Saved entries:
▬▬▬▬▬▬▬▬▬▬
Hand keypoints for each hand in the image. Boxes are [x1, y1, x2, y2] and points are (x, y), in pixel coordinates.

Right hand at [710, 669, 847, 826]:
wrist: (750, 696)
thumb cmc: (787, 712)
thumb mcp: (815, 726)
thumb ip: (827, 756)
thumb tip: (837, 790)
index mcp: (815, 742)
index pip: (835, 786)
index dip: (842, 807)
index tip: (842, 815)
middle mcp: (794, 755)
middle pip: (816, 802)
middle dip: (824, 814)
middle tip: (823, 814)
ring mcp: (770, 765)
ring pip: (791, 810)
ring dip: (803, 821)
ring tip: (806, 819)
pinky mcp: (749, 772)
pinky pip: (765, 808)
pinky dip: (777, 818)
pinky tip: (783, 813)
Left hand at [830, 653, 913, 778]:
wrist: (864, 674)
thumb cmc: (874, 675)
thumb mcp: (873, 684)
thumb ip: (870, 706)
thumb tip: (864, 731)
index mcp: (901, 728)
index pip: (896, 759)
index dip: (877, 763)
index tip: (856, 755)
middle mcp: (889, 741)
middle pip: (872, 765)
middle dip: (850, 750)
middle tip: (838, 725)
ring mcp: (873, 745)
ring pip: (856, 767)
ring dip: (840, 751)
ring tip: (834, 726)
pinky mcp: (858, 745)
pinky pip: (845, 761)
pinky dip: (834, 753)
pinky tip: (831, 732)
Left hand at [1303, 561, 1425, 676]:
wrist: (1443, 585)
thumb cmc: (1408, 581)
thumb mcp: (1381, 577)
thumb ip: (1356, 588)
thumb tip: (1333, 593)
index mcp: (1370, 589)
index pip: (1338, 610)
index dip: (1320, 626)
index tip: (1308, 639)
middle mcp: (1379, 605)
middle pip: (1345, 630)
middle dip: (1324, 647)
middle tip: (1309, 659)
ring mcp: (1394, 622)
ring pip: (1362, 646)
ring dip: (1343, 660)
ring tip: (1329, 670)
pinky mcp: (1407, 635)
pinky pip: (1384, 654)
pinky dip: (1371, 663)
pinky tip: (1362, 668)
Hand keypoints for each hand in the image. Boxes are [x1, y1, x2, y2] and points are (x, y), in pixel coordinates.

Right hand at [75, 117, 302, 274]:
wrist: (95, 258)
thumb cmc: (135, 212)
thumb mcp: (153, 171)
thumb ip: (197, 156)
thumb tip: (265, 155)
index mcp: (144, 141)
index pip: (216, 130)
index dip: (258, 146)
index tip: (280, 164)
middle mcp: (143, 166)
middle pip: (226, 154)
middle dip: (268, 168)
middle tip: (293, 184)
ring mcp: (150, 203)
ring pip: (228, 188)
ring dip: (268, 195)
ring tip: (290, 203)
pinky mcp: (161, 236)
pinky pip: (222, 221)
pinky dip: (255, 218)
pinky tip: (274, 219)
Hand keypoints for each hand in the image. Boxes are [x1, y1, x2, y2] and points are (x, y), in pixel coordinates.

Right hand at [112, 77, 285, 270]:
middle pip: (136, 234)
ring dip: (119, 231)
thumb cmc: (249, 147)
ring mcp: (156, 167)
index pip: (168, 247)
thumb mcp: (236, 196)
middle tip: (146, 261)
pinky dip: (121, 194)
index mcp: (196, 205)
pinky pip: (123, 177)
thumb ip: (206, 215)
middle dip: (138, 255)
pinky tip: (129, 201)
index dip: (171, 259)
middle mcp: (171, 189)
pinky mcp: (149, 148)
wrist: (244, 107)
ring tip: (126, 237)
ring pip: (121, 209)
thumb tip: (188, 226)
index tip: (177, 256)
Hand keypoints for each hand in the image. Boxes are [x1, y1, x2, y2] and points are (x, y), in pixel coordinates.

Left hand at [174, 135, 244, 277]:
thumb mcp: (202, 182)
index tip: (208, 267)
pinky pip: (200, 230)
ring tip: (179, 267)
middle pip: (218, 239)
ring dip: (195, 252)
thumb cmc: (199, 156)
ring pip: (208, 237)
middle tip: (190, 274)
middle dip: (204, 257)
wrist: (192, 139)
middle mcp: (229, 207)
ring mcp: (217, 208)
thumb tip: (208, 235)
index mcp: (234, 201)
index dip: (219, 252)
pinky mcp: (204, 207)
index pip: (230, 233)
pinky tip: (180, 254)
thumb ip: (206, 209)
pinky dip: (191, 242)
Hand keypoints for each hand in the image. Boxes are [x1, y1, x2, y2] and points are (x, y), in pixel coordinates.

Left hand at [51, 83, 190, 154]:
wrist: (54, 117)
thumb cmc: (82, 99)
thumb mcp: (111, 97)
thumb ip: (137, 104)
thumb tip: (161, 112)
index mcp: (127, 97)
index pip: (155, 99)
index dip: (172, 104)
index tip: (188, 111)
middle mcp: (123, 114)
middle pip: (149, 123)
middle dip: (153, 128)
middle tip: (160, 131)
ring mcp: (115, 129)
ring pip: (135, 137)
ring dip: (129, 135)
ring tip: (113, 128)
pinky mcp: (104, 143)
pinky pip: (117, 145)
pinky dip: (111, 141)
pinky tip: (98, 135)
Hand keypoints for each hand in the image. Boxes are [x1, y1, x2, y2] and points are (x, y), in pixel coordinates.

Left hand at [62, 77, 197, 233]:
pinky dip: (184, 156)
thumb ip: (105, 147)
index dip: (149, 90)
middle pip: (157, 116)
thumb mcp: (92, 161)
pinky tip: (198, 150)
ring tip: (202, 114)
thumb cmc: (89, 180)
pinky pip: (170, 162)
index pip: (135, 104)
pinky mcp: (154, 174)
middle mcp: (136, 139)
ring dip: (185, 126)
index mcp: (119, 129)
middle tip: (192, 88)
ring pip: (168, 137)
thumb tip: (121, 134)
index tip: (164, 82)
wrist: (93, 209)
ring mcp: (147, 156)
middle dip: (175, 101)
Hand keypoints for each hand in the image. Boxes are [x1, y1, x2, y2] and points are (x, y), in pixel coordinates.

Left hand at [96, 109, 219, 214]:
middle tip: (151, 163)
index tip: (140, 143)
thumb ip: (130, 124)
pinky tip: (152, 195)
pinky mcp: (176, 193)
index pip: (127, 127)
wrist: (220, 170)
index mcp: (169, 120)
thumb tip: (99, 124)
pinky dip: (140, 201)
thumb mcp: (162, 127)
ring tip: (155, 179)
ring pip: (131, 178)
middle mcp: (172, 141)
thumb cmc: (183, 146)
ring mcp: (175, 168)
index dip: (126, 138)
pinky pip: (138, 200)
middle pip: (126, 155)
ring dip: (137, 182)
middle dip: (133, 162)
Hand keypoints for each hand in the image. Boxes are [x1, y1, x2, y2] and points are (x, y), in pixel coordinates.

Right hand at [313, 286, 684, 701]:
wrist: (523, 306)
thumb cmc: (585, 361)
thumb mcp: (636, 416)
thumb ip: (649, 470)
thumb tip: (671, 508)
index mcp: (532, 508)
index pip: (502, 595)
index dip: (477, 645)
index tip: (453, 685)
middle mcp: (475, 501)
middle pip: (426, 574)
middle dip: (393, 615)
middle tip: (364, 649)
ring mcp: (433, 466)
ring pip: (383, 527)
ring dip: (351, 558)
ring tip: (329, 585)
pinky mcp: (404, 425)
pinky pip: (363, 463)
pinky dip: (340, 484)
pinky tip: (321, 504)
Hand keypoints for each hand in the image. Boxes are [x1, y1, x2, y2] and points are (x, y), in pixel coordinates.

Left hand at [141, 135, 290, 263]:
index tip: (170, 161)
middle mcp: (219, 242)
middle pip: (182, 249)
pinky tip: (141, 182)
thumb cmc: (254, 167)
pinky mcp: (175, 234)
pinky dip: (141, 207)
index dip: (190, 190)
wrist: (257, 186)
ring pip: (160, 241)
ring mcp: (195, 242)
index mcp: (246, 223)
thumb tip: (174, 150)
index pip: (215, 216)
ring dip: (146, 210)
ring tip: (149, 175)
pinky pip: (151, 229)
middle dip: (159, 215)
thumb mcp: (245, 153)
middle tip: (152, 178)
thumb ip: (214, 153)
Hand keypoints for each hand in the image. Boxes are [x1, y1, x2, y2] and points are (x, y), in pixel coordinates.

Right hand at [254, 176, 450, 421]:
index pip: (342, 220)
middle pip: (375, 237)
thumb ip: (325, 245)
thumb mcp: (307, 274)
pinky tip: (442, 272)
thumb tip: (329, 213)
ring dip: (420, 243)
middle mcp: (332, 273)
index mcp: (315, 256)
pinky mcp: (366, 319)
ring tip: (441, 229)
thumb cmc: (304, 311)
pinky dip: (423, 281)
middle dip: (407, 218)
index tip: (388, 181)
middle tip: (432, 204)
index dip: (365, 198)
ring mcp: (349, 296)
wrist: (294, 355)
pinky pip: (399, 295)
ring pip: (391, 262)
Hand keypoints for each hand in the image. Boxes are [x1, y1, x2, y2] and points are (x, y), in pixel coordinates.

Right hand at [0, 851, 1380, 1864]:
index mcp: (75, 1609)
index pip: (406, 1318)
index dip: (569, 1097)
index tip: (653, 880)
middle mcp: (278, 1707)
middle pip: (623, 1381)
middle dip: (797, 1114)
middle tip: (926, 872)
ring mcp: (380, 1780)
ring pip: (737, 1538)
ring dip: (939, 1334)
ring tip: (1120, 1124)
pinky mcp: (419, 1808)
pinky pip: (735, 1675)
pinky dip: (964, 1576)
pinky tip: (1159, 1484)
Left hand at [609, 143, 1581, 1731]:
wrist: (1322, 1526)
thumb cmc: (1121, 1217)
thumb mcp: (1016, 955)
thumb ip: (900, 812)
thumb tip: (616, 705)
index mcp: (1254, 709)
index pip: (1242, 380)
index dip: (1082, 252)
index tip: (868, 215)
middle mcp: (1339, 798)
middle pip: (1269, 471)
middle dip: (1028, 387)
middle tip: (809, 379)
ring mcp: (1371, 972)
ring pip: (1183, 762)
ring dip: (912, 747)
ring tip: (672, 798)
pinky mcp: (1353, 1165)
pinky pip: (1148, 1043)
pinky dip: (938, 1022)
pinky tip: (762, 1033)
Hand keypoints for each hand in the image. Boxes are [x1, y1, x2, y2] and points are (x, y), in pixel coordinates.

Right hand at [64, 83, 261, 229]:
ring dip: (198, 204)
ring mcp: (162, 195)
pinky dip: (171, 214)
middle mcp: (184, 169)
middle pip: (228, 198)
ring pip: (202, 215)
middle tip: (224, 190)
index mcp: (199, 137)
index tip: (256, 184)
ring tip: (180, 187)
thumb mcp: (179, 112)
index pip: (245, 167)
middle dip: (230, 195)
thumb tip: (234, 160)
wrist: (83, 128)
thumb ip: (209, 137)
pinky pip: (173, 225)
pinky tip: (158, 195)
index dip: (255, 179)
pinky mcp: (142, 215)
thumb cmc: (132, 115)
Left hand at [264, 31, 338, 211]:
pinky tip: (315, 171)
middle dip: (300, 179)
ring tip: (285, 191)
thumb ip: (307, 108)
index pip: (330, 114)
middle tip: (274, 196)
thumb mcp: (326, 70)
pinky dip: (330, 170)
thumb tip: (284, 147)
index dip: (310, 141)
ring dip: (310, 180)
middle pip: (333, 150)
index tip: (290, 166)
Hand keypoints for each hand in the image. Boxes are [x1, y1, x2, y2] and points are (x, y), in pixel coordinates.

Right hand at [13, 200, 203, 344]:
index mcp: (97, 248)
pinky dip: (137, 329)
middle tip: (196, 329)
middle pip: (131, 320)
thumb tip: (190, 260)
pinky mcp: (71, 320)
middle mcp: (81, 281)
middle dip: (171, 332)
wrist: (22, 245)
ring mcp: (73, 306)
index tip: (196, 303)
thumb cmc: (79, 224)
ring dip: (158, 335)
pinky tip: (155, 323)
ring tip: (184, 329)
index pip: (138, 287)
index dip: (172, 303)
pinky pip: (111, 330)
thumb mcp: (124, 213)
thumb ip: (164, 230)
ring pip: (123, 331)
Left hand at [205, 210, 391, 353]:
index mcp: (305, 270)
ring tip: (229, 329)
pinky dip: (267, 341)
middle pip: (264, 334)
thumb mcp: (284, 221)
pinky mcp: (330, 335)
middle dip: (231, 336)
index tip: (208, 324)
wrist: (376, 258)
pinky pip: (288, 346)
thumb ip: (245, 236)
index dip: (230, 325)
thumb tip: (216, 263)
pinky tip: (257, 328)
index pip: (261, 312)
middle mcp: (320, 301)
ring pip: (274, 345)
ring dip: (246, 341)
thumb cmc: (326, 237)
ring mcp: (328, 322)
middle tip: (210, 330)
▬▬▬▬▬▬▬▬▬▬
Work order: Please reproduce the lines from the line with "pinky dip: (141, 207)" to the line with "ring dip: (420, 243)", both ends included, exactly as they appear above.

Exercise answer:
pinky dip: (141, 207)
index dip: (190, 190)
wrist: (257, 186)
ring pip: (160, 241)
ring mcp: (195, 242)
index mcp: (246, 223)
thumb tip: (174, 150)
index pip: (215, 216)
ring dip: (146, 210)
ring tip: (149, 175)
pinky pip: (151, 229)
middle dip: (159, 215)
thumb mcp: (245, 153)
middle tip: (152, 178)
thumb ip: (214, 153)
Hand keypoints for each hand in the image. Boxes are [x1, y1, x2, y2] and points are (x, y), in pixel coordinates.

Right hand at [254, 176, 450, 421]:
index pip: (342, 220)
middle pip: (375, 237)
thumb ip: (325, 245)
thumb mcp: (307, 274)
pinky tip: (442, 272)
thumb tip: (329, 213)
ring dip: (420, 243)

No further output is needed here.